Global CIO: Inside SAP: 10 Factors Behind Its Dramatic Turnaround
Here are 10 ways SAP's new leaders have reinvigorated the company, redefined its strategy, and reestablished the primacy of its customer.
3) Making mobile matter. Outlining SAP's new "on-device" approach on the earnings call, Snabe touted the company's intensified focus on mobility: "Mobile devices are becoming the preferred interaction point with business applications. We want to make sure that SAP solutions can be accessed from all leading mobile platforms, like RIM, Nokia, Apple, Google Android, etc. We are building and delivering mobile applications on these platforms."

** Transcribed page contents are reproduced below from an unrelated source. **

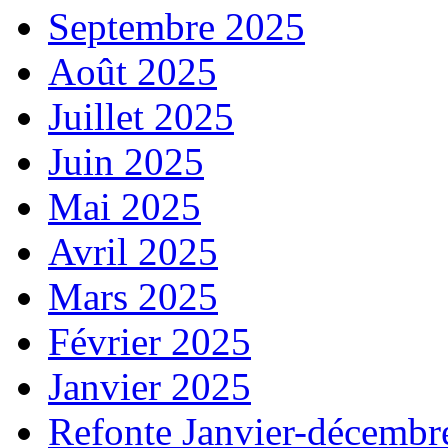
Septembre 2025
Août 2025
Juillet 2025
Juin 2025
Mai 2025
Avril 2025
Mars 2025
Février 2025
Janvier 2025
Refonte Janvier-décembr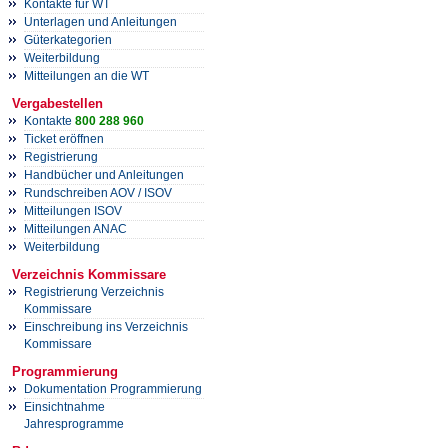
Kontakte für WT
Unterlagen und Anleitungen
Güterkategorien
Weiterbildung
Mitteilungen an die WT
Vergabestellen
Kontakte
800 288 960
Ticket eröffnen
Registrierung
Handbücher und Anleitungen
Rundschreiben AOV / ISOV
Mitteilungen ISOV
Mitteilungen ANAC
Weiterbildung
Verzeichnis Kommissare
Registrierung Verzeichnis
Kommissare
Einschreibung ins Verzeichnis
Kommissare
Programmierung
Dokumentation Programmierung
Einsichtnahme
Jahresprogramme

4) Great expectations for Business ByDesign. Promising to have its long-awaited SaaS platform available in volume by "mid-year," Snabe said SAP intends to compete aggressively against a wide set of smaller companies that have dominated the market for SaaS in the enterprise: "We have worked hard to ensure that the technology platform in SAP Business ByDesign is not just a me-too, but in fact a next generation on-demand platform," Snabe said on the call. "We believe that there is an opportunity for us to disrupt the on-demand market with this platform." McDermott expanded on that in the phone conversation we had after the earnings call, saying that the enterprise SaaS sector now resembles the on-premises space from 10-15 years ago with "lots of point solutions from lots of smaller companies. But when the big companies started to develop suite applications, the suites started to win. In the same way, we're saying this is a new game with new providers, and we think we can deliver to customers everything they need from supply chain to CRM," which McDermott said means better data integrity, less integration, less risk, and less complexity.
5) The rise of analytics. Snabe told analysts that "with the acquisition of Business Objects, we have also taken the lead in analytics, as recently demonstrated by Gartner." McDermott noted that SAP added lots of new customers for analytics and the overall "business user" sector of which analytics is a part, with sales to new customers making up 37% of that sector's revenue for the quarter.
Five Reasons From Co-CEO McDermott.
1) The return of transformational deals. "We also saw a return to some large transformational deals that deals over 5 million euro, which accounted for 27% of order entry compared to 12% in last year’s first quarter," McDermott told analysts. "And the average deal size was up 36% year-over-year."
2) Double-digit growth: broad and deep. On the earnings call, McDermott cited "our return to double-digit software and software-related services growth in Q1" across all geographic regions and "in our small and mid-sized enterprise business, in SAP Business Objects, and in our focus industries." And that momentum is continuing into the future, McDermott said on the earnings-call transcript: "There is in fact a strong pipeline for Q2 and the remaining quarters."
3) Enabling business-driven CIOs. In our phone chat after the earnings call, I asked McDermott to describe the Number One objective that CEOs express to him: "Growth. They need to grow—every company we talk to says that. And the higher you go in the organization, the more you see that growth is back on the agenda and is the major topic of discussion. Everyone is looking to create the right plan or agenda to grow, sometimes directly in the industry they're in, and sometimes out into new businesses, sometimes within their own established ecosystem or sometimes out," McDermott said. "And I have to say that with respect to CIOs, we have tremendous respect for them and their management and IT overall—but the business world has reached the point where if you can't have a conversation that goes way beyond technology stacks to roadmapping business strategies and creating growth, those CIOs are just not gonna be relevant... For any IT project, hitting budget is okay and finishing on time is okay but what decision-makers really want is value--they want to know that these IT projects are going to steadily increase the company's ability to grow."
4) Regaining customers' trust. More than 90% of enterprise customers are choosing to buy SAP's top-end enterprise-support package, McDermott said on the earnings call, which he described as a huge sign of trust in SAP and its capabilities. He also pointed out to the analysts additional evidence of renewed trust from the investment community: "Our public bond offering in Q1 was significantly oversubscribed."
5) "Knockout" deals against major competitors. While McDermott didn't identify Oracle by name in describing a series of huge competitive wins in the quarter, he also did not deny that it was Oracle whose products got ripped out and replaced by SAP's at 24 customers. "We also had some large competitive knockouts in the quarter—but I can't mention any names. We had 70 significant competitive wins, and of those, 24 were literal replacements of competitive installations."
Looking back on the ills outlined 11 weeks ago by chairman Plattner, it appears that Snabe and McDermott have delivered on the strategy and execution needed to address each of those significant problems. For the new co-CEOs, so far so good.